**PASAJE SELECCIONADO**
Micenas
Micenas

Micenas, ciudad de leyenda

Raúl
Raúl Micenas

“Púsose detrás del Pelida y le tiró de la blonda cabellera, apareciéndose a él tan sólo; de los demás, ninguno la veía. Aquiles, sorprendido, volviose y al instante conoció a Palas Atenea, cuyos ojos centelleaban de un modo terrible. Y hablando con ella, pronunció estas aladas palabras: ¿Por qué nuevamente, oh hija de Zeus, que lleva la égida, has venido? ¿Acaso para presenciar el ultraje que me infiere Agamenón Atrida?”

En estas palabras escritas por Homero en la Ilíada, y probablemente recitadas por muchos hombres antes que él, se entremezclan la realidad con la leyenda, la historia con la mitología, los hombres con los dioses. Esta obra nos relata la lucha de un pueblo, los micénicos, en su lucha por conquistar la ciudad de Troya o Ileón. ¿Pero existió esta ciudad, o es una mera fantasía donde luchan héroes del pasado con la interferencia divina?

Heinrich Schliemann, apasionado homérico, buscó hasta encontrar la ciudad de Troya en Asia Menor y emprendió campañas arqueológicas en ciudades de la cultura micénica, como Micenas o Tirinto. Así, si los lugares que Homero menciona en su obra existieron, ¿por qué no así los hombres que protagonizan la obra?

**QUÉ DEBES HACER**
a. Copia del pasaje sobre Micenas el fragmento que comienza en "Heinrich Schliemann, apasionado" y termina en "protagonizan la obra?". Sustituye en él "apasionado homérico" por "gran admirador de Homero".
b. Responde a estas preguntas con datos del pasaje sobre Micenas:
(i) ¿A qué diosa reconoció Aquiles al volverse?
(ii) ¿Qué ciudad luchaban por conquistar los micénicos?
(iii) ¿En qué región encontró Heinrich Schliemann la ciudad de Troya?
c. Prosigue el pasaje sobre Micenas a partir de su última oración.
Los ítems que siguen al pasaje proceden de una fuente distinta.

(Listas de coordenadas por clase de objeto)
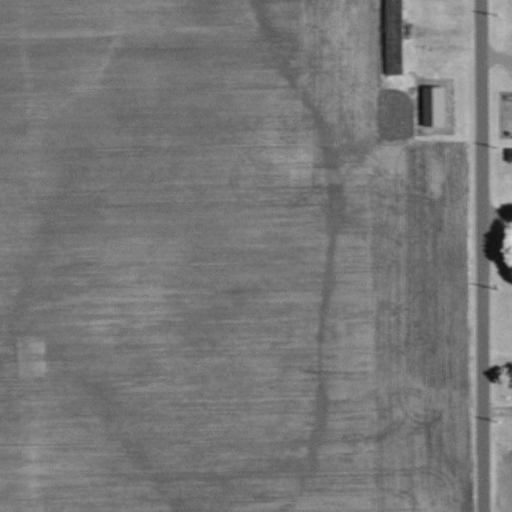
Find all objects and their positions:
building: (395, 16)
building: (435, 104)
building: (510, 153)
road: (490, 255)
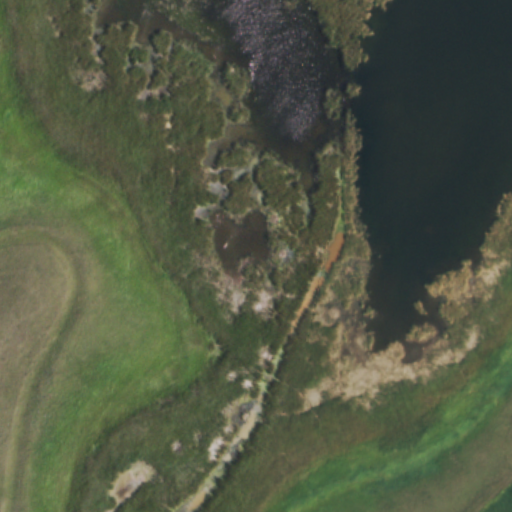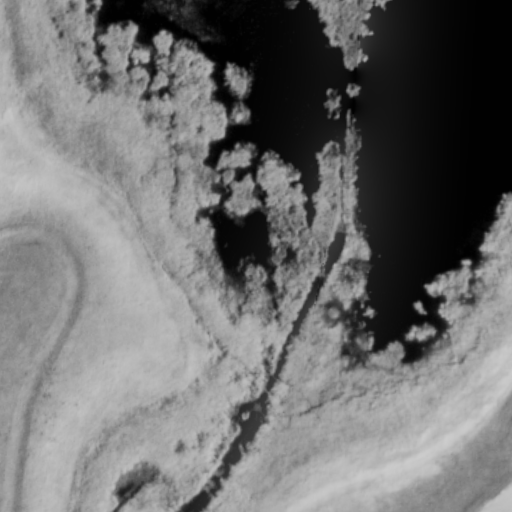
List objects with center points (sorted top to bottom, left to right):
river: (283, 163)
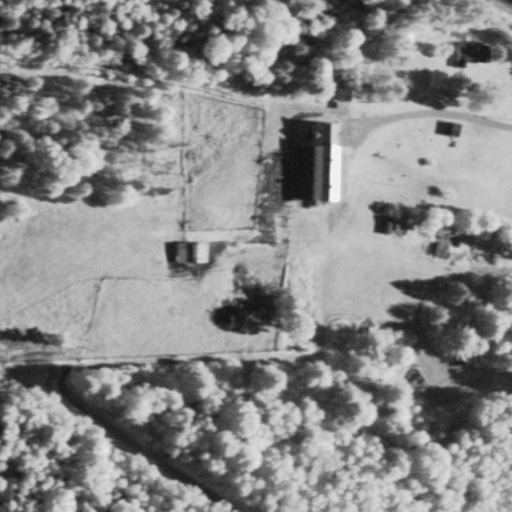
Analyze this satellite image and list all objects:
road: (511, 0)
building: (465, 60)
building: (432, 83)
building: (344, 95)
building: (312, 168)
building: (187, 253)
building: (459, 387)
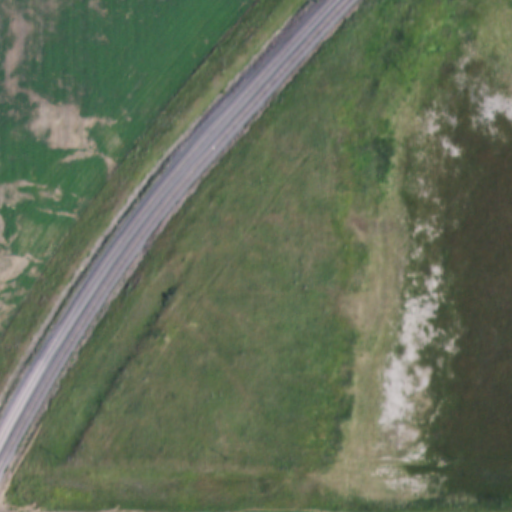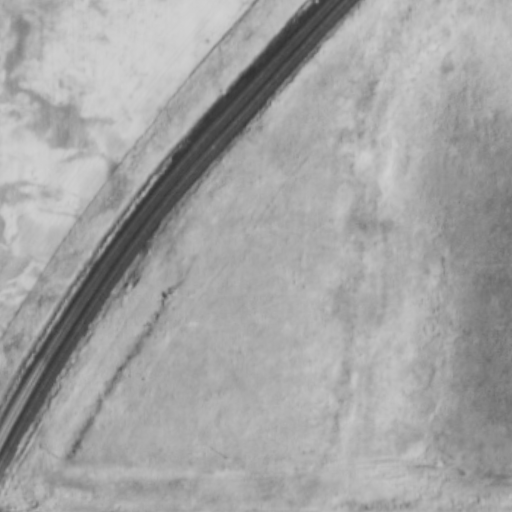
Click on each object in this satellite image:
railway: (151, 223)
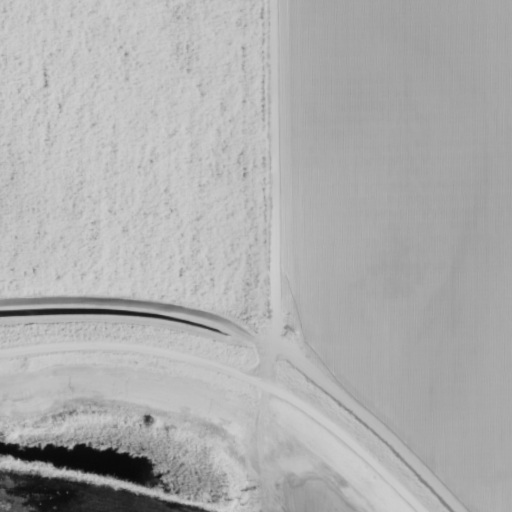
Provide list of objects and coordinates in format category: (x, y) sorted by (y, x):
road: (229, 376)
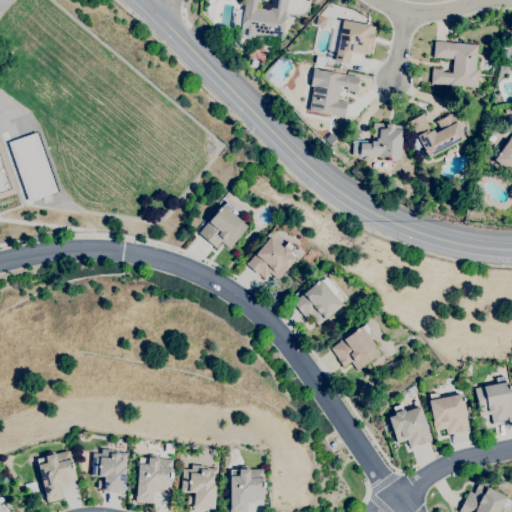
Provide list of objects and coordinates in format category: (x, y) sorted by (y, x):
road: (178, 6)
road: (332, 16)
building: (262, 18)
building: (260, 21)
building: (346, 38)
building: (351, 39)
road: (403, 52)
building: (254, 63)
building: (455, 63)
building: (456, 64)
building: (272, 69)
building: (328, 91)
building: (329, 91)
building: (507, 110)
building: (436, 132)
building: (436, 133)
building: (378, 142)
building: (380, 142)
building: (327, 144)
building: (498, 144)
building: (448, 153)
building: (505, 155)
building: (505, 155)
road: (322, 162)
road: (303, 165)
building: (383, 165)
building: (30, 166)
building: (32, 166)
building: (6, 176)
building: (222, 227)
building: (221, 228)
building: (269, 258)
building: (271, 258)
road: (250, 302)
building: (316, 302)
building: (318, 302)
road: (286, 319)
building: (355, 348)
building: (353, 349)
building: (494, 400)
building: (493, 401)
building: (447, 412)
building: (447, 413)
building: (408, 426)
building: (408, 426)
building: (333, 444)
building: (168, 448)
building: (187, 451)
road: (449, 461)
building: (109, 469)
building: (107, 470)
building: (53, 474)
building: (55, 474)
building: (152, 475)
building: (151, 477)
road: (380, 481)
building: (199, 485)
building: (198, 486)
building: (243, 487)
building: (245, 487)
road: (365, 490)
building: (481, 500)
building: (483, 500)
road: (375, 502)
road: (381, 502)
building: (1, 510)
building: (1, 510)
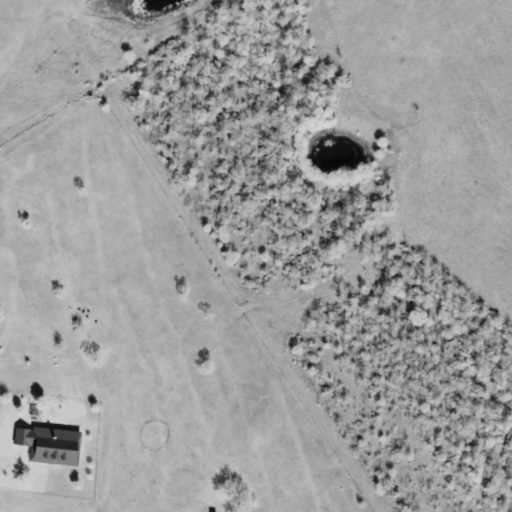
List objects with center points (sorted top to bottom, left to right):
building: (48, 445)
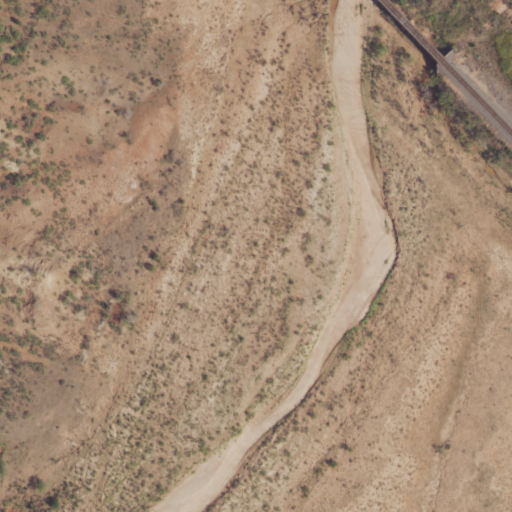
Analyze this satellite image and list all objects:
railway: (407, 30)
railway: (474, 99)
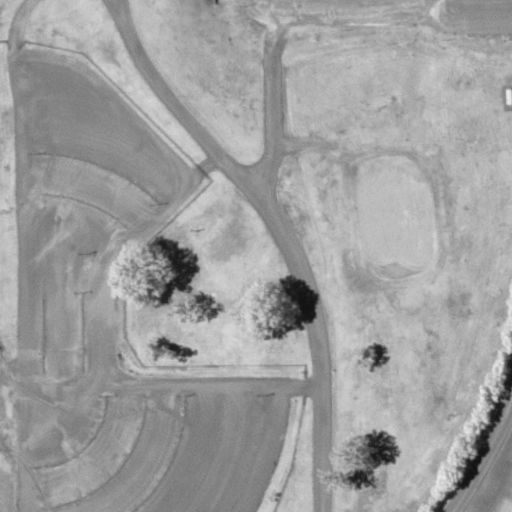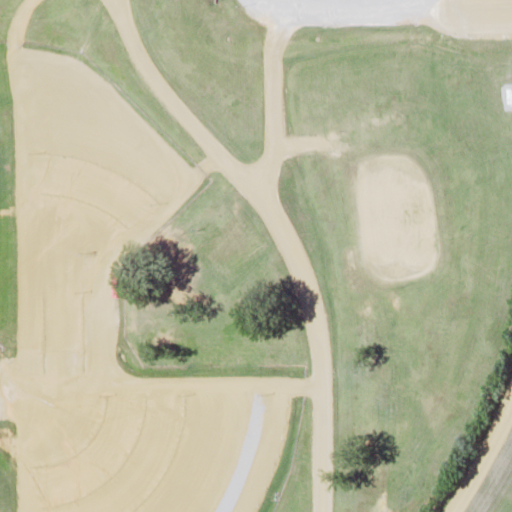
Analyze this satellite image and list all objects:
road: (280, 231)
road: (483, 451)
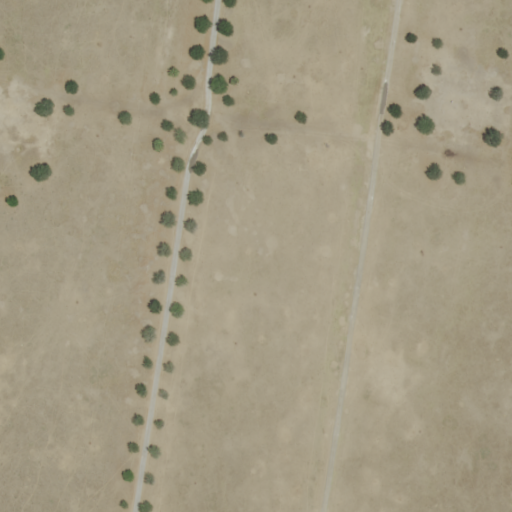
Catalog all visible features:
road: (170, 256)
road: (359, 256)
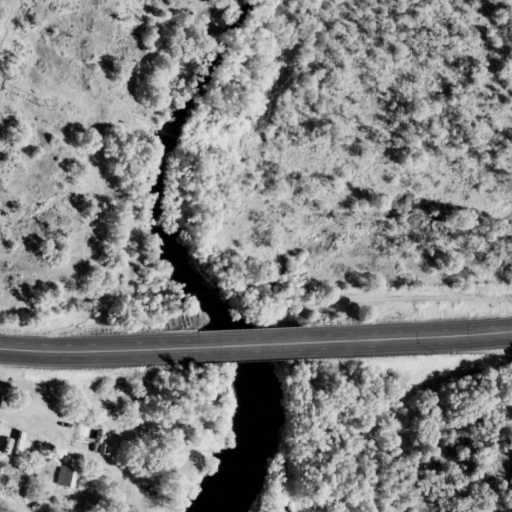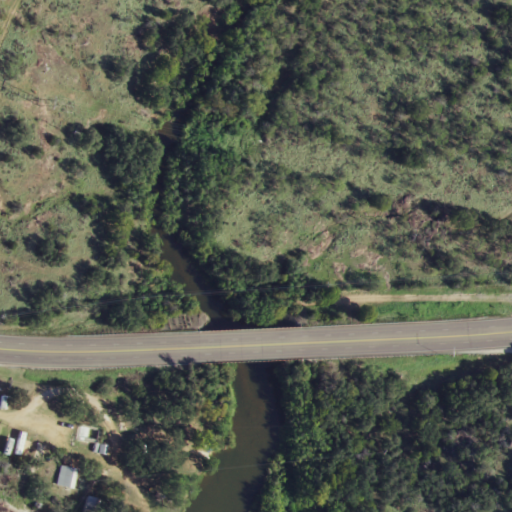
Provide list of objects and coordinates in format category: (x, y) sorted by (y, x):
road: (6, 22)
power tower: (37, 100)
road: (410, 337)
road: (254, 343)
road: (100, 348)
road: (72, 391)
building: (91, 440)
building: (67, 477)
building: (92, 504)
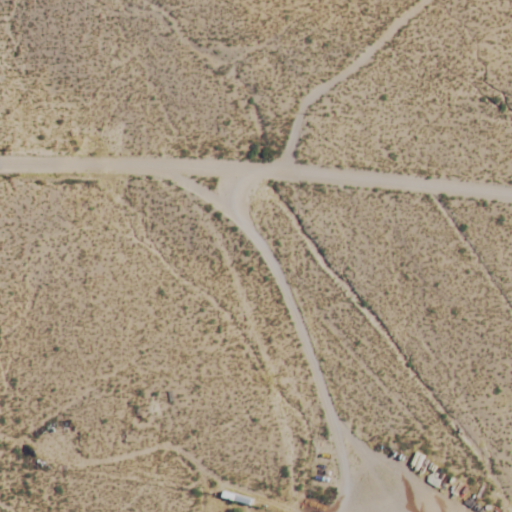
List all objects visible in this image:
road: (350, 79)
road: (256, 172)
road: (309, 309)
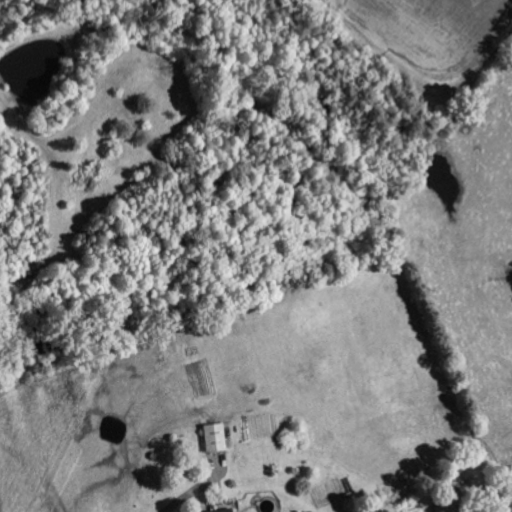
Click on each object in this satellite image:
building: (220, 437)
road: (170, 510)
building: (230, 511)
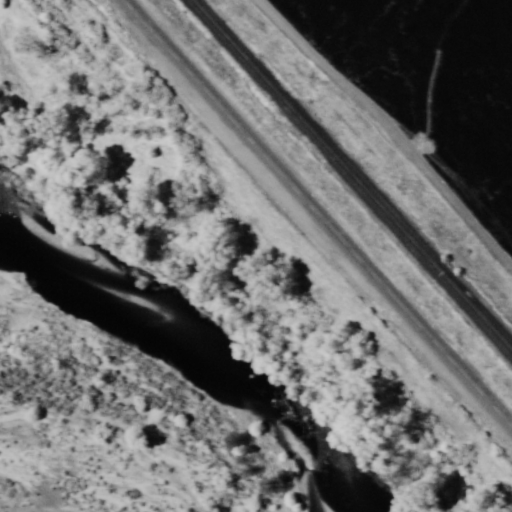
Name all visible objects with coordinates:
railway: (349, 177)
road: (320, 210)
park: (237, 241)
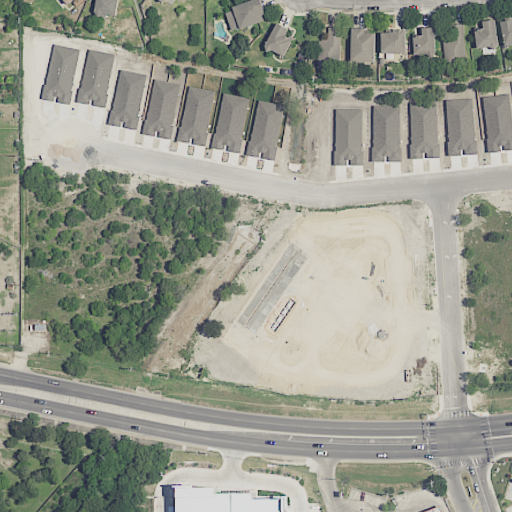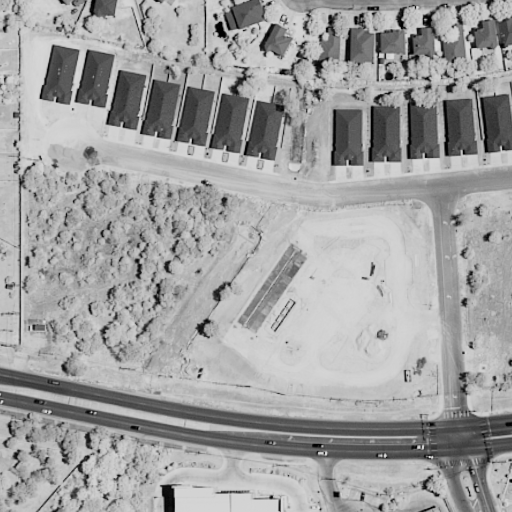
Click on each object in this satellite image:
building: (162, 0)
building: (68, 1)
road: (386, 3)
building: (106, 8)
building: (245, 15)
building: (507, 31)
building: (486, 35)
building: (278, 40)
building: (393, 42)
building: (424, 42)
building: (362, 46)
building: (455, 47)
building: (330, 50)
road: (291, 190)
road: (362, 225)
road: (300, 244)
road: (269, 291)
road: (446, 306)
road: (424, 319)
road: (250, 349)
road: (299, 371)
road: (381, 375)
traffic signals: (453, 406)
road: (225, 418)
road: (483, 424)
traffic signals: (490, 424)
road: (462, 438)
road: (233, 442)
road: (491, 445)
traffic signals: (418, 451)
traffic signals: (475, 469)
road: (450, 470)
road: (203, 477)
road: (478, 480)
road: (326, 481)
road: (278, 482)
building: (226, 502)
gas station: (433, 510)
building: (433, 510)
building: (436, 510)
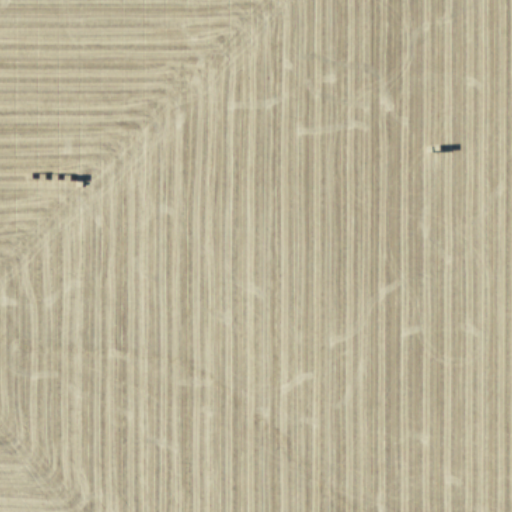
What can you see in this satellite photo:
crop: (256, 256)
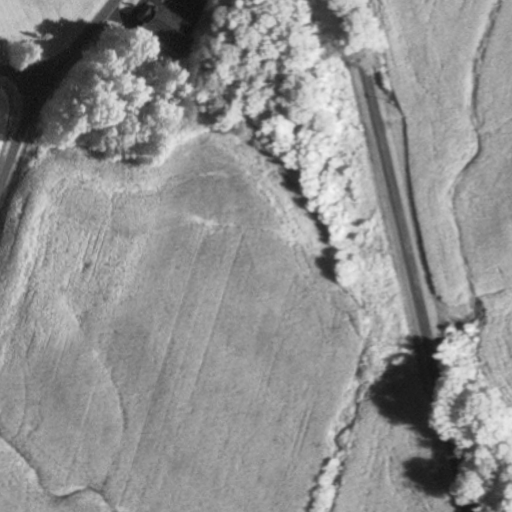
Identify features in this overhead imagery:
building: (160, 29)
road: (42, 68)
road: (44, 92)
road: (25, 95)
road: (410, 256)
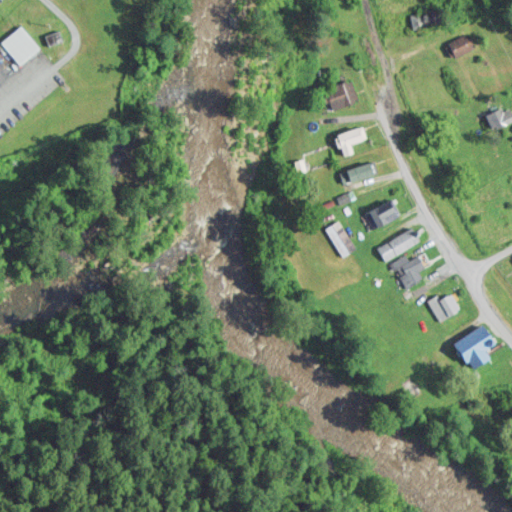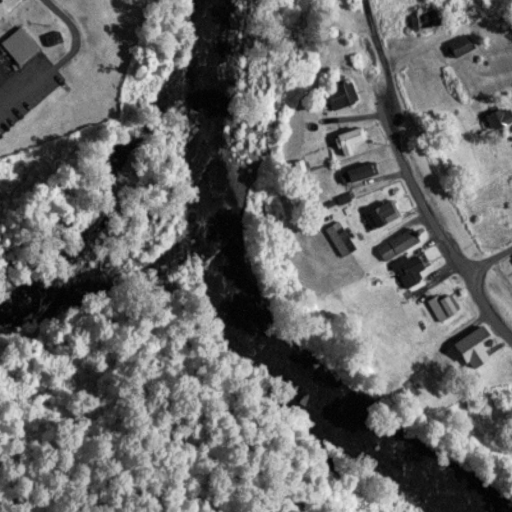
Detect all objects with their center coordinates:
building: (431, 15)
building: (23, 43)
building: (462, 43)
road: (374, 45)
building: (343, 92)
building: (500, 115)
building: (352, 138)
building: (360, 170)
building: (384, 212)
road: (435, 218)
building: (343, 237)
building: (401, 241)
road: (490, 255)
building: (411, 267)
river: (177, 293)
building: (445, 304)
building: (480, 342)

**RESPUESTAS POR ÍTEM**
a.
Heinrich Schliemann, gran admirador de Homero, buscó hasta encontrar la ciudad de Troya en Asia Menor y emprendió campañas arqueológicas en ciudades de la cultura micénica, como Micenas o Tirinto. Así, si los lugares que Homero menciona en su obra existieron, ¿por qué no así los hombres que protagonizan la obra?

b.
(i) A Palas Atenea.
(ii) La ciudad de Troya, también llamada Ileón.
(iii) En Asia Menor.

c.
En las excavaciones que realizó Schliemann en la ciudad de Micenas descubrió una serie de tumbas reales, con máscaras funerarias de oro, y en una de ellas creyó ver al Agamenón homérico. Hoy en día podemos observar estas máscaras funerarias en el Museo Arqueológico Nacional de Atenas.

Cualquiera que haya leído la Ilíada, como es mi caso, al encontrarse ante aquellas máscaras y ver el rostro del que pudo ser uno de los protagonistas de tal obra, un temblor le recorrería por la espalda. En el museo uno puede embeberse de los objetos de esta cultura que dominó Grecia entre el 1600 y 1100 a.C. muy relacionada con la cultura minoica que se desarrolló en la isla de Creta. Así en objetos micénicos, observamos la figura del toro al igual que en los objetos hallados en palacios, como el de Cnosos en la isla cretense.

Tras este recorrido por el museo ateniense, estaríamos listos para dirigirnos a la ciudad de Micenas. Allí, podemos ver la que otrora fue una de las capitales de murallas ciclópeas, llamadas así por el empleo de enormes bloques de piedra, de los micénicos. Antes de entrar en la ciudad podremos ver y entrar en el llamado Tesoro de Atreo, en honor al padre de Agamenón, una tumba tholoi construida en una colina. Estas tumbas se caracterizan por su bóveda que se construía con hiladas de piedra cada vez cerrada hasta dejar un óculo en la parte central que se solía cubrir con una losa.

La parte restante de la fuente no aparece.